> [YOUR TASK]: Each entry needs to be retyped exactly, with nothing added or dropped.

[Saved entries]

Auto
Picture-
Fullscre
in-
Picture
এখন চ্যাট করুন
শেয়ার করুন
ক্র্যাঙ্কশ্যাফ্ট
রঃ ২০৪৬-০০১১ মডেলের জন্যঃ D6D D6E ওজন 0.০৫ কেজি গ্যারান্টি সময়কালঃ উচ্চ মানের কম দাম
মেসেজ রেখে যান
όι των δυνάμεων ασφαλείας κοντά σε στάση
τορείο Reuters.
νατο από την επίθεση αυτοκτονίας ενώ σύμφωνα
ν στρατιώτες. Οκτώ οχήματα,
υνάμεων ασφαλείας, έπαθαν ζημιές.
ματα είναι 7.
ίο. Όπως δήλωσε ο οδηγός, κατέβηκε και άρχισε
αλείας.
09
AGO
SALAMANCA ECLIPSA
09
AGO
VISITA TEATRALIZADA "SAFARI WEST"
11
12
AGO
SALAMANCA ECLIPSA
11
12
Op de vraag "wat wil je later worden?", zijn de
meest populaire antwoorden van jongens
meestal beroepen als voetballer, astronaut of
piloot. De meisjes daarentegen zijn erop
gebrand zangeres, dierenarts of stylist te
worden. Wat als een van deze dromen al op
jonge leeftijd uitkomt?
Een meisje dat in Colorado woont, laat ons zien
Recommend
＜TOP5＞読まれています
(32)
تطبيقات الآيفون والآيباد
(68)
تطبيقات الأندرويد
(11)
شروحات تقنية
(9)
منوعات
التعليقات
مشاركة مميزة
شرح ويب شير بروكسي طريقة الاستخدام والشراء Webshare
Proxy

> [OUTPUT BELOW]:
Auto
Picture-
Fullscre
in-
Picture
এখন চ্যাট করুন
শেয়ার করুন
ক্র্যাঙ্কশ্যাফ্ট
রঃ ২০৪৬-০০১১ মডেলের জন্যঃ D6D D6E ওজন 0.০৫ কেজি গ্যারান্টি সময়কালঃ উচ্চ মানের কম দাম
মেসেজ রেখে যান
όι των δυνάμεων ασφαλείας κοντά σε στάση
τορείο Reuters.
νατο από την επίθεση αυτοκτονίας ενώ σύμφωνα
ν στρατιώτες. Οκτώ οχήματα,
υνάμεων ασφαλείας, έπαθαν ζημιές.
ματα είναι 7.
ίο. Όπως δήλωσε ο οδηγός, κατέβηκε και άρχισε
αλείας.
09
AGO
SALAMANCA ECLIPSA
09
AGO
VISITA TEATRALIZADA "SAFARI WEST"
11
12
AGO
SALAMANCA ECLIPSA
11
12
Op de vraag "wat wil je later worden?", zijn de
meest populaire antwoorden van jongens
meestal beroepen als voetballer, astronaut of
piloot. De meisjes daarentegen zijn erop
gebrand zangeres, dierenarts of stylist te
worden. Wat als een van deze dromen al op
jonge leeftijd uitkomt?
Een meisje dat in Colorado woont, laat ons zien
Recommend
＜TOP5＞読まれています
(32)
تطبيقات الآيفون والآيباد
(68)
تطبيقات الأندرويد
(11)
شروحات تقنية
(9)
منوعات
التعليقات
مشاركة مميزة
شرح ويب شير بروكسي طريقة الاستخدام والشراء Webshare
Proxy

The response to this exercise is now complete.